• _Work required_
Exactly and only the lines from the one with "21 maart 2026" through the last line of the records need to be set down; please skip the pictures.
---+---
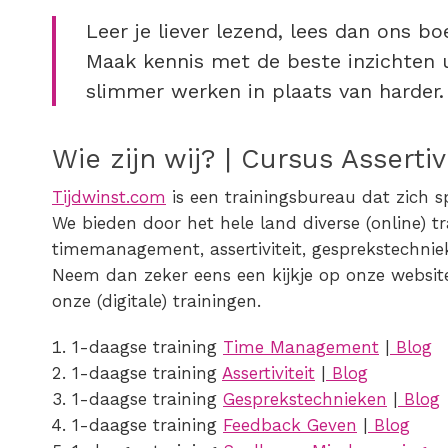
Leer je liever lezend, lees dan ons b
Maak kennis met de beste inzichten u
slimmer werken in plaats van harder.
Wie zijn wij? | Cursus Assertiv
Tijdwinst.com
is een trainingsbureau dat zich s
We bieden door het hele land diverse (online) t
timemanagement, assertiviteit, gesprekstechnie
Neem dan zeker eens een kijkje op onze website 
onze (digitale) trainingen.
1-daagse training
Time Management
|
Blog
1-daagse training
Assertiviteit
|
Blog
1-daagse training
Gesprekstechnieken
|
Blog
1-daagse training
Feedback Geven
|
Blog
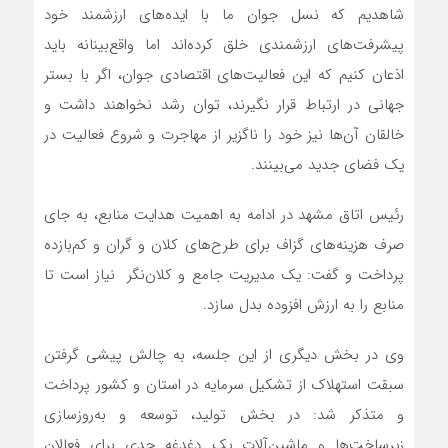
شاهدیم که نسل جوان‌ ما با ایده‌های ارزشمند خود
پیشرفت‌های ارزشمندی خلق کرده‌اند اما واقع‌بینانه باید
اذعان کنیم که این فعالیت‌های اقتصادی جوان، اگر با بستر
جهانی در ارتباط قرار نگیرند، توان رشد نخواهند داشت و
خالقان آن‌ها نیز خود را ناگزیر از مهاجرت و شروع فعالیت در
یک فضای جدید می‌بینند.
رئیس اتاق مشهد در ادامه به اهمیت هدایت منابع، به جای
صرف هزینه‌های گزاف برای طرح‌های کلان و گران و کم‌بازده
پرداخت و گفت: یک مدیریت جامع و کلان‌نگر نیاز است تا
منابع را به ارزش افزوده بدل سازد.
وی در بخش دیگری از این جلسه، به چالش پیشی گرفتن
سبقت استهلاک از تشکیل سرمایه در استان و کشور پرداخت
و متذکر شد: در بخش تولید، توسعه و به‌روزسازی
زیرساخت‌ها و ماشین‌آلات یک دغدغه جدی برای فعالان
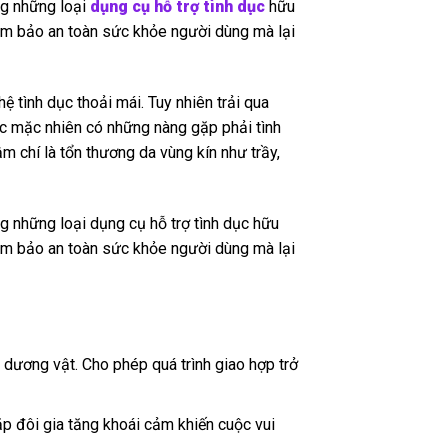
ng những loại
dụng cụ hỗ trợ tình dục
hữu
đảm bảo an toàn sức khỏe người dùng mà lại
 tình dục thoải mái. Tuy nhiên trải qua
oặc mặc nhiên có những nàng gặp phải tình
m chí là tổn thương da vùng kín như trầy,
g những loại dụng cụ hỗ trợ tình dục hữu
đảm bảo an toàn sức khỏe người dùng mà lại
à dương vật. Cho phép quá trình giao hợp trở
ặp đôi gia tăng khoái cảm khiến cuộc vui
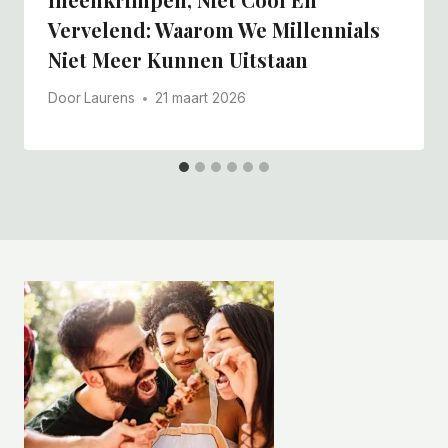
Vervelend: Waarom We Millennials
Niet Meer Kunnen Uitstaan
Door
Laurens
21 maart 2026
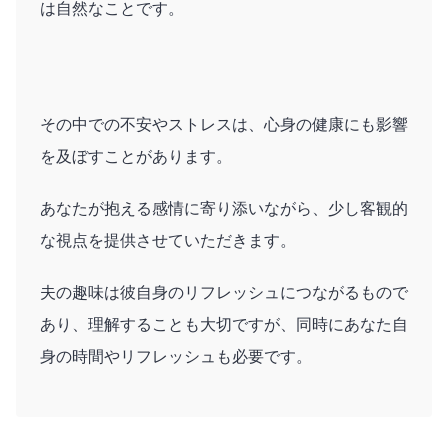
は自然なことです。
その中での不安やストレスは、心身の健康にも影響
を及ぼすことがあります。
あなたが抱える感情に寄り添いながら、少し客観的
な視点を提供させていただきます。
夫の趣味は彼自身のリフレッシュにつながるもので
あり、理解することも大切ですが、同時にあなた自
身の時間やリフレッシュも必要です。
---+---
• _Answer for the task_
21 maart 2026
は自然なことです。
その中での不安やストレスは、心身の健康にも影響
を及ぼすことがあります。
あなたが抱える感情に寄り添いながら、少し客観的
な視点を提供させていただきます。
夫の趣味は彼自身のリフレッシュにつながるもので
あり、理解することも大切ですが、同時にあなた自
身の時間やリフレッシュも必要です。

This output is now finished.